Utengue respiró profundamente y a través de sus fosas nasales se distinguía el infierno. Agarró su machete, lo posó lentamente en la mejilla izquierda del tirador falluto y le propinó una profunda tajada de recuerdo.

- Así aprenderás.

A lo lejos, los buitres observaban con devoción a la comida andante. Tom lo sabía. A unos trescientos metros de distancia, recostado y apuntando con su rifle de precisión al enemigo, calculaba los pasos que su oponente pensaba dar. Faltaba muy poco para que los descuidados malhechores cayeran en su trampa.

- Tienes viento suave por el este –calculó Selma con el cordón de un zapato atado a una bala-.

Utengue parecía un bárbaro pero en realidad, era de todo menos estúpido. Sabía muy bien que el peligro acechaba. El abandonado campamento cerca de la pirámide demostraba que el cordero se había convertido en lobo. Los cachivaches colgados en los palos, las palas tiradas por los suelos, una excavadora que rugía en ralentí, una olla con un hervido requemándose y la sensación de que el frío sudor de la muerte se acercaba; le llamaron la atención y le alertaron. Susurró cuatro palabras para sus adentros y ordenó a diez hombres que se acercasen esparcidos a una distancia de tres metros entre ellos.

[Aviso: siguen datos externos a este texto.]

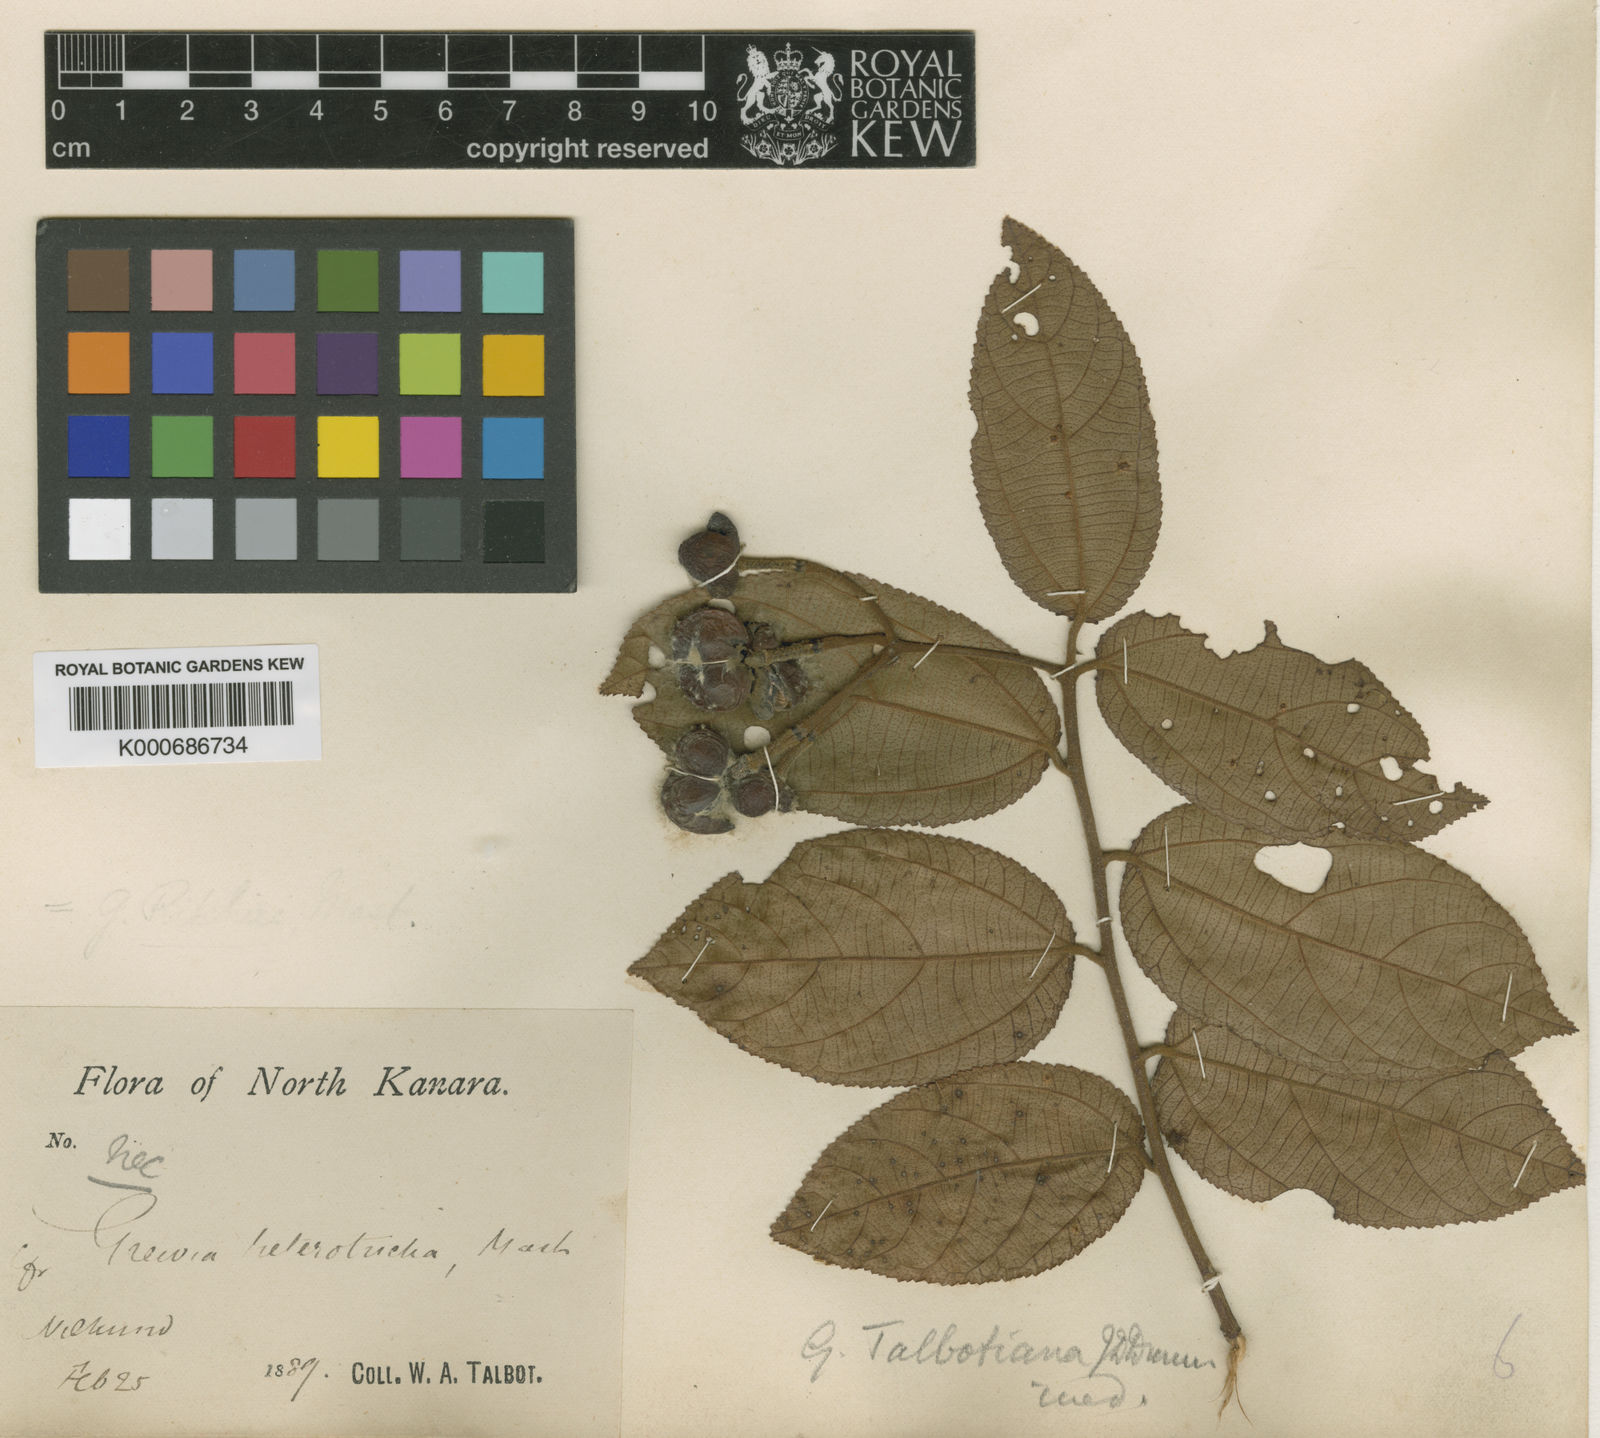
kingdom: Plantae
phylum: Tracheophyta
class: Magnoliopsida
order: Malvales
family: Malvaceae
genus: Grewia
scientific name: Grewia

- ¿Lo tienes? –susurró Selma-.

¡BOOOOM!

Con el primer disparo, Tom acertó el detonador introducido en el C-4, que provocó una reacción en cadena e hizo estallar el resto de los explosivos. De los diez hombres únicamente quedaron brazos y piernas que se disgregaron por los alrededores. Las aves carroñeras, pronto disfrutarían del festín, aunque aún aguardaban pacientemente. Una capa de espeso humo envolvió el entorno y desorientó al resto de mercenarios obligando a Utengue a considerar sus opciones y a llamar al capitán barbudo pidiendo que le sacaran de allí.

- ¿Velocidad del viento? –preguntó Tom de nuevo-.

- Igual que antes.

El segundo disparo rozó el hombro de Utengue que le obligó a agacharse y a cobijarse detrás de uno de sus guardianes. La confusión incitó a los trabajadores a apostarse cerca del francotirador, y a levantar los brazos zarandeando dos escopetas, unos cuantos palos que a lo lejos parecían armas y dos cubos a modo de tambores. La hemos liado parda –pensó Utengue-. Pronto se iniciaría la marcha que rescataría a los que esperaban en la tumba.